Abdul Ghaffar Farooq, Taliban’s spokesperson for the Ministry of the Promotion of Virtue and Prevention of Vice, suggested that media representatives “adhere to a modest dress code, showing images of women in black attire and veils with their faces mostly covered, leaving only their eyes visible”, the Afghanistan’s Journalists Centre said in a statement on Wednesday.

News channels in Kabul should avoid interviews with Afghan women “who do not adhere to the hijab or fully cover their faces”, the spokesperson suggested.

The meeting was attended by officials from the hardline Islamist regime, including the minister of the promotion of virtue and prevention of vice, Mohammad Khaled Hanafi, and other media representatives, AFCJ said.

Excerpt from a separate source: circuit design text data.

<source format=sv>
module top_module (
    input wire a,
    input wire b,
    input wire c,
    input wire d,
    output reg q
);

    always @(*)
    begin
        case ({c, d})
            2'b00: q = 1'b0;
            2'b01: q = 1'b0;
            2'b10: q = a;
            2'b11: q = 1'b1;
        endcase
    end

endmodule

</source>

Any failure to comply with these unofficial guidelines will lead to a potential prohibition of women working in the media by the Taliban’s supreme leader Hebatullah Akhundzada, the AFCJ said, citing Mr Hanafi.

“AFJC has expressed concern over the state of the media in the country and the potential repercussions of banning women from working in the media, who already face significant restrictions in their work,” the organisation said, warning that the move can lead to another ban on women working in Afghanistan’s public domains.

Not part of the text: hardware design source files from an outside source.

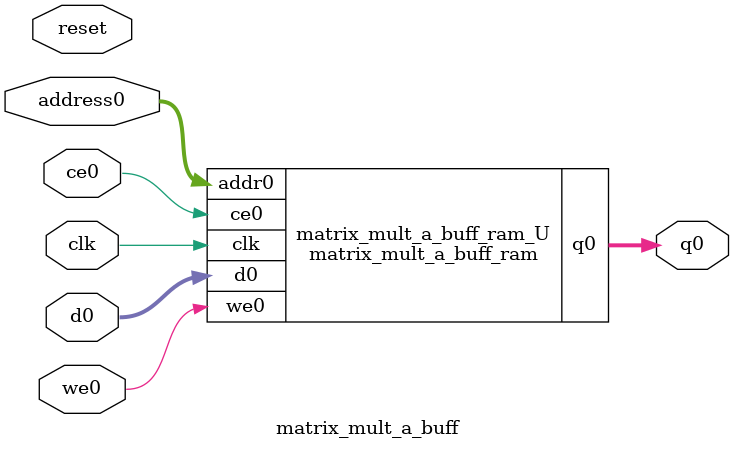
<source format=v>
`timescale 1 ns / 1 ps
module matrix_mult_a_buff_ram (addr0, ce0, d0, we0, q0,  clk);

parameter DWIDTH = 32;
parameter AWIDTH = 9;
parameter MEM_SIZE = 400;

input[AWIDTH-1:0] addr0;
input ce0;
input[DWIDTH-1:0] d0;
input we0;
output reg[DWIDTH-1:0] q0;
input clk;

(* ram_style = "block" *)reg [DWIDTH-1:0] ram[0:MEM_SIZE-1];




always @(posedge clk)  
begin 
    if (ce0) begin
        if (we0) 
            ram[addr0] <= d0; 
        q0 <= ram[addr0];
    end
end


endmodule

`timescale 1 ns / 1 ps
module matrix_mult_a_buff(
    reset,
    clk,
    address0,
    ce0,
    we0,
    d0,
    q0);

parameter DataWidth = 32'd32;
parameter AddressRange = 32'd400;
parameter AddressWidth = 32'd9;
input reset;
input clk;
input[AddressWidth - 1:0] address0;
input ce0;
input we0;
input[DataWidth - 1:0] d0;
output[DataWidth - 1:0] q0;



matrix_mult_a_buff_ram matrix_mult_a_buff_ram_U(
    .clk( clk ),
    .addr0( address0 ),
    .ce0( ce0 ),
    .we0( we0 ),
    .d0( d0 ),
    .q0( q0 ));

endmodule


</source>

The independent organisation monitoring press freedom in the Taliban-ruled country said it is “deeply concerned about the state of the media in the country and cautions against the potential issuance of an order that would prohibit women from working in the media”.

It pointed out how the country’s media professionals are struggling with already existing stringent work conditions.

Taliban authorities should revoke its guidelines on media and allow journalists the freedom to exercise their rights, the AFJC said.

Journalists in the Taliban-ruled Afghanistan have faced massive clampdown on their freedom to report on the country as they continue to operate under several directives by the group.

Some of these directives target women directly and prohibit them from working in national radio and television, and a larger ban on women’s voices and phone calls from being broadcast in certain provinces.

Shortly after taking over Kabul, the Taliban released a set of restrictions on Afghan media, including banning television dramas that included female actors and ordering women news presenters to wear “Islamic hijab”.

Some edicts were targeted specifically at women, a move likely to raise concerns among the international community.

“Those dramas…or programmes in which women have acted, should not be aired,” the rules said, adding that female journalists on air should wear “Islamic hijab” without defining what that meant.

Though most women in Afghanistan wear headscarves in public, the Taliban’s statements that women should wear “Islamic hijab” have often in the past worried women’s rights activists who say the term is vague and could be interpreted conservatively.